In and out of the classroom, Myron was a man of conviction who understood and advocated the ideals that distinguish fundamentalists from other evangelicals. He also exhibited the ability to understand and converse charitably with theological opponents while never surrendering his commitment to the truth. This combination, so rare among fundamentalists, may be his most important legacy.
The apostle Paul notes that we do not have “many fathers” in Jesus Christ. Myron, however, was certainly a well-loved theological uncle. He was the thinker who first made me put shape to my theology. I am not alone in my admiration for him as a scholar and a man of God. Many of us owe Myron a debt that we shall never be able to repay, a debt for the “unbought grace of life.”
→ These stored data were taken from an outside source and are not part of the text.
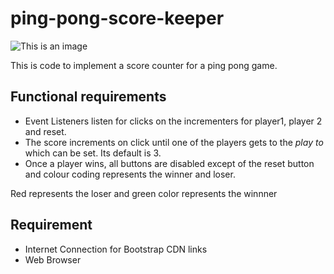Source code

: # ping-pong-score-keeper

![This is an image](ping-pong-score-keeper/images.jpg)

This is code to implement a score counter for a ping pong game. 

## Functional requirements
- Event Listeners listen for clicks on the incrementers for player1, player 2 and reset.
- The score increments on click until one of the players gets to the _play to_ which can be set. Its default is 3.
- Once a player wins, all buttons are disabled except of the reset button and colour coding represents the winner and loser.

Red represents the loser and green color represents the winnner


## Requirement
- Internet Connection for Bootstrap CDN links
- Web Browser


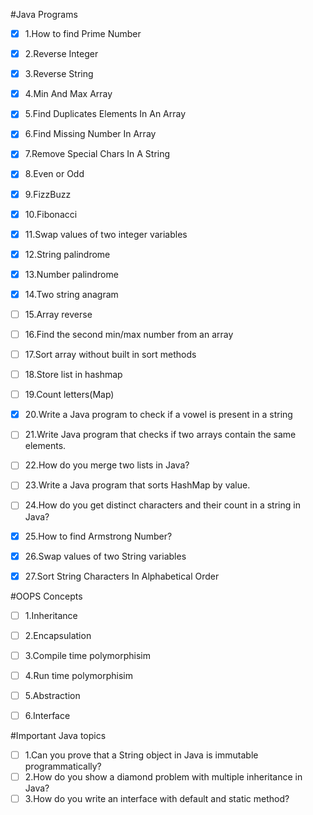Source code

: #Java Programs

- [x] 1.How to find Prime Number
- [x] 2.Reverse Integer
- [x] 3.Reverse String
- [x] 4.Min And Max Array
- [x] 5.Find Duplicates Elements In An Array
- [x] 6.Find Missing Number In Array
- [x] 7.Remove Special Chars In A String
- [x] 8.Even or Odd
- [x] 9.FizzBuzz
- [x] 10.Fibonacci
- [x] 11.Swap values of two integer variables
- [x] 12.String palindrome
- [x] 13.Number palindrome
- [x] 14.Two string anagram
- [ ] 15.Array reverse
- [ ] 16.Find the second min/max number from an array
- [ ] 17.Sort array without built in sort methods
- [ ] 18.Store list in hashmap 
- [ ] 19.Count letters(Map)
- [x] 20.Write a Java program to check if a vowel is present in a string
- [ ] 21.Write Java program that checks if two arrays contain the same elements.
- [ ] 22.How do you merge two lists in Java?
- [ ] 23.Write a Java program that sorts HashMap by value.
- [ ] 24.How do you get distinct characters and their count in a string in Java?
- [x] 25.How to find Armstrong Number?
- [x] 26.Swap values of two String variables
- [x] 27.Sort String Characters In Alphabetical Order



#OOPS Concepts
- [ ] 1.Inheritance
- [ ] 2.Encapsulation
- [ ] 3.Compile time polymorphisim
- [ ] 4.Run time polymorphisim
- [ ] 5.Abstraction
- [ ] 6.Interface



#Important Java topics
- [ ] 1.Can you prove that a String object in Java is immutable programmatically?
- [ ] 2.How do you show a diamond problem with multiple inheritance in Java?
- [ ] 3.How do you write an interface with default and static method?
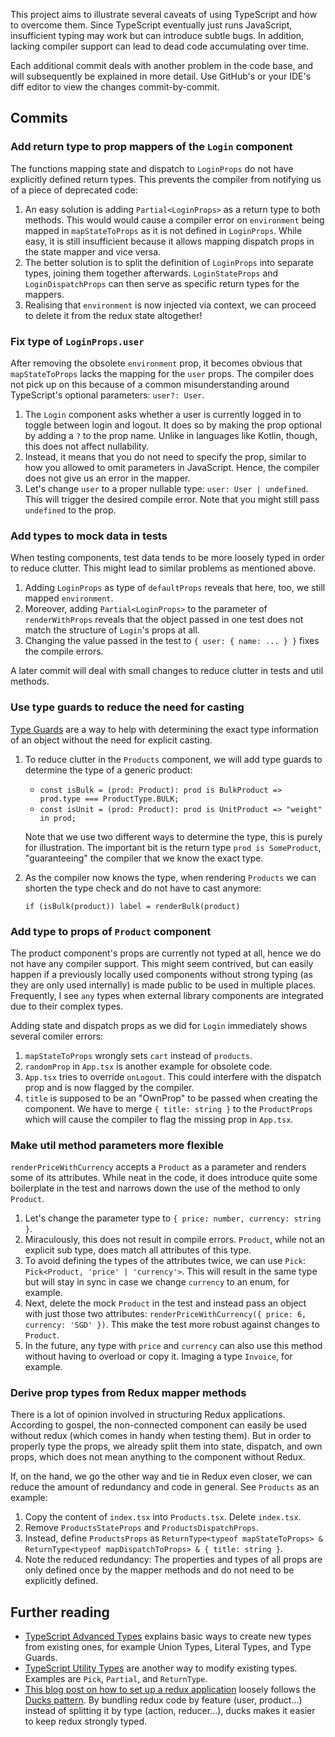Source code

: This project aims to illustrate several caveats of using TypeScript and how to overcome them. Since TypeScript eventually just runs JavaScript, insufficient typing may work but can introduce subtle bugs. In addition, lacking compiler support can lead to dead code accumulating over time. 

Each additional commit deals with another problem in the code base, and will subsequently be explained in more detail. Use GitHub's or your IDE's diff editor to view the changes commit-by-commit.

## Commits

### Add return type to prop mappers of the `Login` component

The functions mapping state and dispatch to `LoginProps` do not have explicitly defined return types. This prevents the compiler from notifying us of a piece of deprecated code:
1. An easy solution is adding `Partial<LoginProps>` as a return type to both methods. This would would cause a compiler error on `environment` being mapped in `mapStateToProps` as it is not defined in `LoginProps`. While easy, it is still insufficient because it allows mapping dispatch props in the state mapper and vice versa.
2. The better solution is to split the definition of `LoginProps` into separate types, joining them together afterwards. `LoginStateProps` and `LoginDispatchProps` can then serve as specific return types for the mappers.
3. Realising that `environment` is now injected via context, we can proceed to delete it from the redux state altogether!

### Fix type of `LoginProps.user`

After removing the obsolete `environment` prop, it becomes obvious that `mapStateToProps` lacks the mapping for the `user` props. The compiler does not pick up on this because of a common misunderstanding around TypeScript's optional parameters: `user?: User`.
1. The `Login` component asks whether a user is currently logged in to toggle between login and logout. It does so by making the prop optional by adding a `?` to the prop name. Unlike in languages like Kotlin, though, this does not affect nullability.
2. Instead, it means that you do not need to specify the prop, similar to how you allowed to omit parameters in JavaScript. Hence, the compiler does not give us an error in the mapper.
3. Let's change `user` to a proper nullable type: `user: User | undefined`. This will trigger the desired compile error. Note that you might still pass `undefined` to the prop.

### Add types to mock data in tests

When testing components, test data tends to be more loosely typed in order to reduce clutter. This might lead to similar problems as mentioned above.
1. Adding `LoginProps` as type of `defaultProps` reveals that here, too, we still mapped `environment`.
2. Moreover, adding `Partial<LoginProps>` to the parameter of `renderWithProps` reveals that the object passed in one test does not match the structure of `Login`'s props at all.
3. Changing the value passed in the test to `{ user: { name: ... } }` fixes the compile errors.

A later commit will deal with small changes to reduce clutter in tests and util methods.

### Use type guards to reduce the need for casting

[Type Guards](https://www.typescriptlang.org/docs/handbook/advanced-types.html#type-guards-and-differentiating-types) are a way to help with determining the exact type information of an object without the need for explicit casting.
1. To reduce clutter in the `Products` component, we will add type guards to determine the type of a generic product:
    - `const isBulk = (prod: Product): prod is BulkProduct => prod.type === ProductType.BULK;`
    - `const isUnit = (prod: Product): prod is UnitProduct => "weight" in prod;`

    Note that we use two different ways to determine the type, this is purely for illustration. The important bit is the return type `prod is SomeProduct`, "guaranteeing" the compiler that we know the exact type.
2. As the compiler now knows the type, when rendering `Products` we can shorten the type check and do not have to cast anymore: 
    
    `if (isBulk(product)) label = renderBulk(product)`

### Add type to props of `Product` component

The product component's props are currently not typed at all, hence we do not have any compiler support. This might seem contrived, but can easily happen if a previously locally used components without strong typing (as they are only used internally) is made public to be used in multiple places. Frequently, I see `any` types when external library components are integrated due to their complex types. 

Adding state and dispatch props as we did for `Login` immediately shows several comiler errors:
1. `mapStateToProps` wrongly sets `cart` instead of `products`.
2. `randomProp` in `App.tsx` is another example for obsolete code.
3. `App.tsx` tries to override `onLogout`. This could interfere with the dispatch prop and is now flagged by the compiler.
4. `title` is supposed to be an "OwnProp" to be passed when creating the component. We have to merge `{ title: string }` to the `ProductProps` which will cause the compiler to flag the missing prop in `App.tsx`.

### Make util method parameters more flexible

`renderPriceWithCurrency` accepts a `Product` as a parameter and renders some of its attributes. While neat in the code, it does introduce quite some boilerplate in the test and narrows down the use of the method to only `Product`.
1. Let's change the parameter type to `{ price: number, currency: string }`.
2. Miraculously, this does not result in compile errors. `Product`, while not an explicit sub type, does match all attributes of this type.
3. To avoid defining the types of the attributes twice, we can use `Pick`: `Pick<Product, 'price' | 'currency'>`. This will result in the same type but will stay in sync in case we change `currency` to an enum, for example.
4. Next, delete the mock `Product` in the test and instead pass an object with just those two attributes: `renderPriceWithCurrency({ price: 6, currency: 'SGD' })`. This make the test more robust against changes to `Product`.
5. In the future, any type with `price` and `currency` can also use this method without having to overload or copy it. Imaging a type `Invoice`, for example.

### Derive prop types from Redux mapper methods

There is a lot of opinion involved in structuring Redux applications. According to gospel, the non-connected component can easily be used without redux (which comes in handy when testing them). But in order to properly type the props, we already split them into state, dispatch, and own props, which does not mean anything to the component without Redux.

If, on the hand, we go the other way and tie in Redux even closer, we can reduce the amount of redundancy and code in general. See `Products` as an example:
1. Copy the content of `index.tsx` into `Products.tsx`. Delete `index.tsx`. 
2. Remove `ProductsStateProps` and `ProductsDispatchProps`.
3. Instead, define `ProductsProps` as `ReturnType<typeof mapStateToProps> & ReturnType<typeof mapDispatchToProps> & { title: string }`.
4. Note the reduced redundancy: The properties and types of all props are only defined once by the mapper methods and do not need to be explicitly defined.

## Further reading
* [TypeScript Advanced Types](https://www.typescriptlang.org/docs/handbook/advanced-types.html) explains basic ways to create new types from existing ones, for example Union Types, Literal Types, and Type Guards.
* [TypeScript Utility Types](https://www.typescriptlang.org/docs/handbook/utility-types.html) are another way to modify existing types. Examples are `Pick`, `Partial`, and `ReturnType`.
* [This blog post on how to set up a redux application](https://levelup.gitconnected.com/set-up-a-typescript-react-redux-project-35d65f14b869) loosely follows the [Ducks pattern](https://redux.js.org/style-guide/style-guide#structure-files-as-feature-folders-or-ducks). By bundling redux code by feature (user, product...) instead of splitting it by type (action, reducer...), ducks makes it easier to keep redux strongly typed.

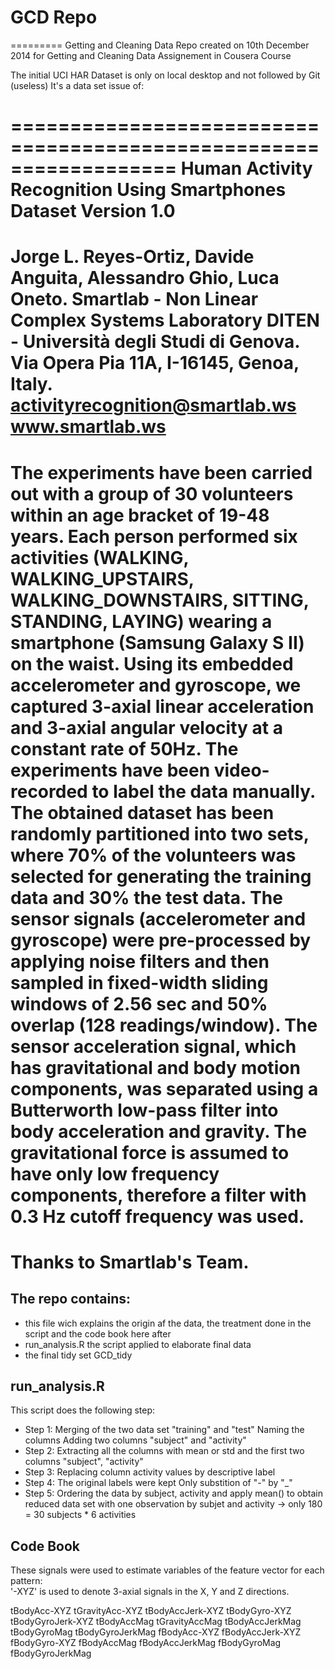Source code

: # GCD Repo
=========
Getting and Cleaning Data
Repo created on 10th December 2014 for Getting and Cleaning Data Assignement in Cousera Course

The initial UCI HAR Dataset is only on local desktop and not followed by Git (useless)
It's a data set issue of:

==================================================================
Human Activity Recognition Using Smartphones Dataset
Version 1.0
==================================================================
Jorge L. Reyes-Ortiz, Davide Anguita, Alessandro Ghio, Luca Oneto.
Smartlab - Non Linear Complex Systems Laboratory
DITEN - Università degli Studi di Genova.
Via Opera Pia 11A, I-16145, Genoa, Italy.
activityrecognition@smartlab.ws
www.smartlab.ws
==================================================================

The experiments have been carried out with a group of 30 volunteers within an age bracket of 19-48 years.
Each person performed six activities (WALKING, WALKING_UPSTAIRS, WALKING_DOWNSTAIRS, SITTING, STANDING,
LAYING) wearing a smartphone (Samsung Galaxy S II) on the waist.
Using its embedded accelerometer and gyroscope, we captured 3-axial linear acceleration and 3-axial angular
velocity at a constant rate of 50Hz.
The experiments have been video-recorded to label the data manually.
The obtained dataset has been randomly partitioned into two sets, where 70% of the volunteers was selected for
generating the training data and 30% the test data. 
The sensor signals (accelerometer and gyroscope) were pre-processed by applying noise filters and then sampled in
fixed-width sliding windows of 2.56 sec and 50% overlap (128 readings/window). The sensor acceleration signal, which
has gravitational and body motion components, was separated using a Butterworth low-pass filter
into body acceleration and gravity. The gravitational force is assumed to have only low frequency components,
therefore a filter with 0.3 Hz cutoff frequency was used.
===================================================================
 Thanks to Smartlab's Team.
========================

## The repo contains:

- this file wich explains the origin af the data, the treatment done in the script and the code book here after
- run_analysis.R the script applied to elaborate final data 
- the final tidy set GCD_tidy

## run_analysis.R 

This script does the following step:
- Step 1:
Merging of the two data set "training" and "test"
Naming the columns
Adding two columns "subject" and "activity"
- Step 2:
Extracting all the columns with mean or std and the first two columns "subject", "activity" 
- Step 3:
Replacing column activity values by descriptive label
- Step 4:
The original labels were kept
Only substition of "-" by "_"
- Step 5:
Ordering the data by subject, activity 
and apply mean() to obtain reduced data set with one observation by subjet and activity
-> only 180 = 30 subjects * 6 activities 

## Code Book










These signals were used to estimate variables of the feature vector for each pattern:  
'-XYZ' is used to denote 3-axial signals in the X, Y and Z directions.

tBodyAcc-XYZ
tGravityAcc-XYZ
tBodyAccJerk-XYZ
tBodyGyro-XYZ
tBodyGyroJerk-XYZ
tBodyAccMag
tGravityAccMag
tBodyAccJerkMag
tBodyGyroMag
tBodyGyroJerkMag
fBodyAcc-XYZ
fBodyAccJerk-XYZ
fBodyGyro-XYZ
fBodyAccMag
fBodyAccJerkMag
fBodyGyroMag
fBodyGyroJerkMag
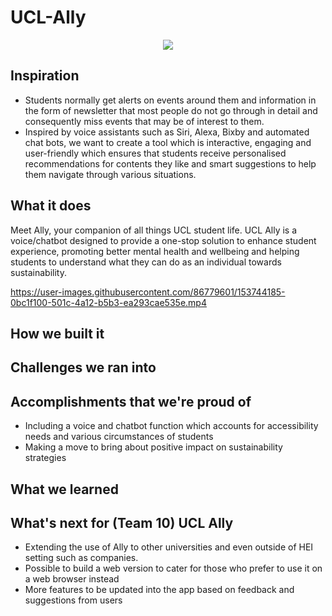 # UCL-Ally
<p align="center">
  <img src="https://user-images.githubusercontent.com/86779601/153743913-cdcc3eeb-b6c3-450e-a775-afcc1252b3e6.png">
</p>

## Inspiration
- Students normally get alerts on events around them and information in the form of newsletter that most people do not go through in detail and consequently miss events that may be of interest to them.
- Inspired by voice assistants such as Siri, Alexa, Bixby and automated chat bots, we want to create a tool which is interactive, engaging and user-friendly which ensures that students receive personalised recommendations for contents they like and smart suggestions to help them navigate through various situations.

## What it does
Meet Ally, your companion of all things UCL student life. 
UCL Ally is a voice/chatbot designed to provide a one-stop solution to enhance student experience, promoting better mental health and wellbeing and helping students to understand what they can do as an individual towards sustainability.



https://user-images.githubusercontent.com/86779601/153744185-0bc1f100-501c-4a12-b5b3-ea293cae535e.mp4



## How we built it

## Challenges we ran into

## Accomplishments that we're proud of
- Including a voice and chatbot function which accounts for accessibility needs and various circumstances of students
- Making a move to bring about positive impact on sustainability strategies

## What we learned

## What's next for (Team 10) UCL Ally
- Extending the use of Ally to other universities and even outside of HEI setting such as companies.
- Possible to build a web version to cater for those who prefer to use it on a web browser instead
- More features to be updated into the app based on feedback and suggestions from users



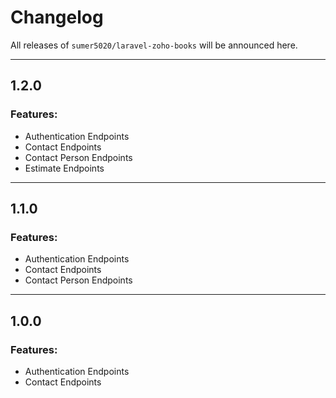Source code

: # Changelog

All releases of `sumer5020/laravel-zoho-books` will be announced here.

-------------------------------

## 1.2.0

### Features:

* Authentication Endpoints
* Contact Endpoints
* Contact Person Endpoints
* Estimate Endpoints

-------------------------------

## 1.1.0

### Features:

* Authentication Endpoints
* Contact Endpoints
* Contact Person Endpoints

-------------------------------

## 1.0.0

### Features:

* Authentication Endpoints
* Contact Endpoints
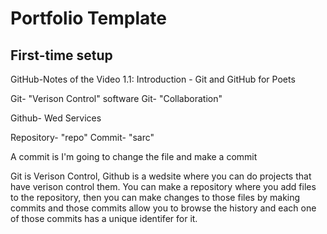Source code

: # Portfolio Template

## First-time setup

GitHub-Notes of the Video
1.1: Introduction - Git and GitHub for Poets

Git- "Verison Control" software 
Git- "Collaboration"

Github- Wed Services

Repository- "repo"
Commit- "sarc"

A commit is I'm going to change the file and make a commit 

Git is Verison Control, Github is a wedsite where you can do projects that have verison control them. You can make a repository where you add files to the repository, then you can make changes to those files by making  commits and those commits allow you to browse the history and each one of those commits has a unique identifer for it.
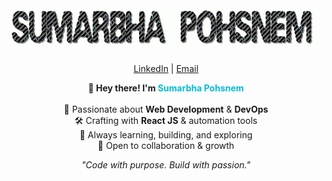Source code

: <h1 align="center">
  <img src="SUMARBHA%20POHSNEM.gif" alt="Sumarbha Pohsnem" />
</h1>

<p align="center">
  <a href="https://www.linkedin.com/in/sumarbha-pohsnem-75278a323" target="_blank">LinkedIn</a> |
  <a href="mailto:sumarpohz@gmail.com">Email</a>
</p>
<p align="center">
  <strong>👋 Hey there! I'm <span style="color:#00bcd4;">Sumarbha Pohsnem</span></strong><br><br>
  🚀 Passionate about <b>Web Development</b> & <b>DevOps</b><br>
  🛠 Crafting with <b>React JS</b> & automation tools<br>
  🌱 Always learning, building, and exploring<br>
  🤝 Open to collaboration & growth
</p>

<p align="center">
  <em>"Code with purpose. Build with passion."</em>
</p>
This essay is by Kevin T. Bauder, Research Professor of Systematic Theology at Central Baptist Theological Seminary. Not every one of the professors, students, or alumni of Central Seminary necessarily agrees with every opinion that it expresses.
Lord, We Adore Thy Vast Designs
Isaac Watts (1674–1748)
Lord, we adore thy vast designs,
Th’ obscure abyss of Providence,
Too deep to sound with mortal lines,
Too dark to view with feeble sense.
Now thou array’st thine awful face
In angry frowns, without a smile;
We, through the cloud, believe thy grace,
Secure of thy compassion still.
Through seas and storms of deep distress
We sail by faith, and not by sight;
Faith guides us in the wilderness,
Through all the briers and the night.
Dear Father, if thy lifted rod
Resolve to scourge us here below,
Still we must lean upon our God,
Thine arm shall bear us safely through.